Andreu Ollé Cañellas

Researcher at the Catalan Institute of Human Paleoecology and Social Evolution (IPHES-CERCA), associate professor at Rovira i Virgili University, and co-director of the Atapuerca project

The study presents various lines of evidence regarding the presence of fire at the site, along with multidisciplinary and complementary analyses.

Firstly, the study fits in well with information we already had for Western Europe. There are other sites with similar chronologies (such as Menez-Dregan or Terra Amata in France, the Aroeira cave in Portugal, or Cansaladeta in Tarragona) where we have evidence of the use of fire around 400,000 years ago. However, this contrasts with the lack of evidence at other well-documented sites of similar chronology, such as Atapuerca.

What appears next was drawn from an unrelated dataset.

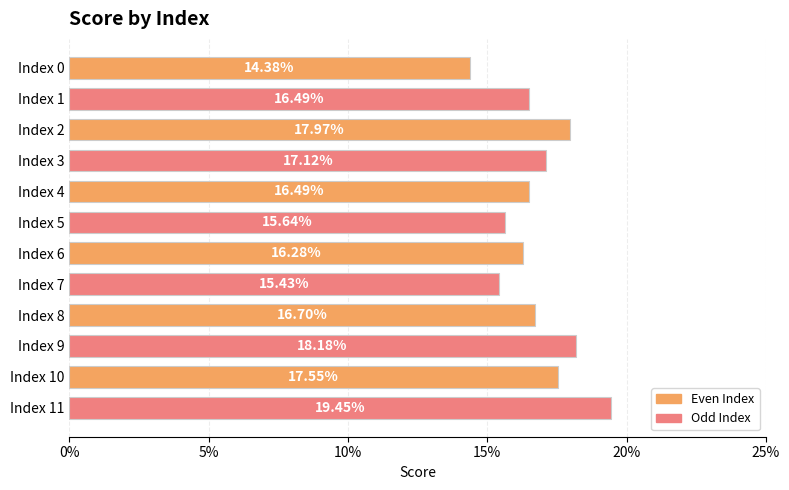

What is the difference between the maximum and minimum values?

0.1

The main novelty of the article is the proposal that the pyrite fragments found at Barnham are related to the intentional production of fire. This had not been observed at other sites with evidence of fire. Therefore, based on this discovery, the idea that around this date we already had a “structural use of fire” is reinforced.

It is therefore very likely, as the article suggests, that the Barnham discovery shows us the beginning of the socialisation of fire, its controlled and widespread use.

On a personal level, based on what I have learned from experimental archaeology and ethnographic observations, I believe that producing fire by friction with plant materials is easier than that involving interaction with iron oxide, but the evidence presented in the article is solid and should be taken into account.

I do not see any significant limitations to consider. 

This is a relevant study because it provides solid evidence of a crucial aspect of human evolution, namely the control of fire. At the methodological level, for Palaeolithic archaeology, it proposes a solid set of analyses to be reproduced in other contexts where evidence of the presence of fire has been detected.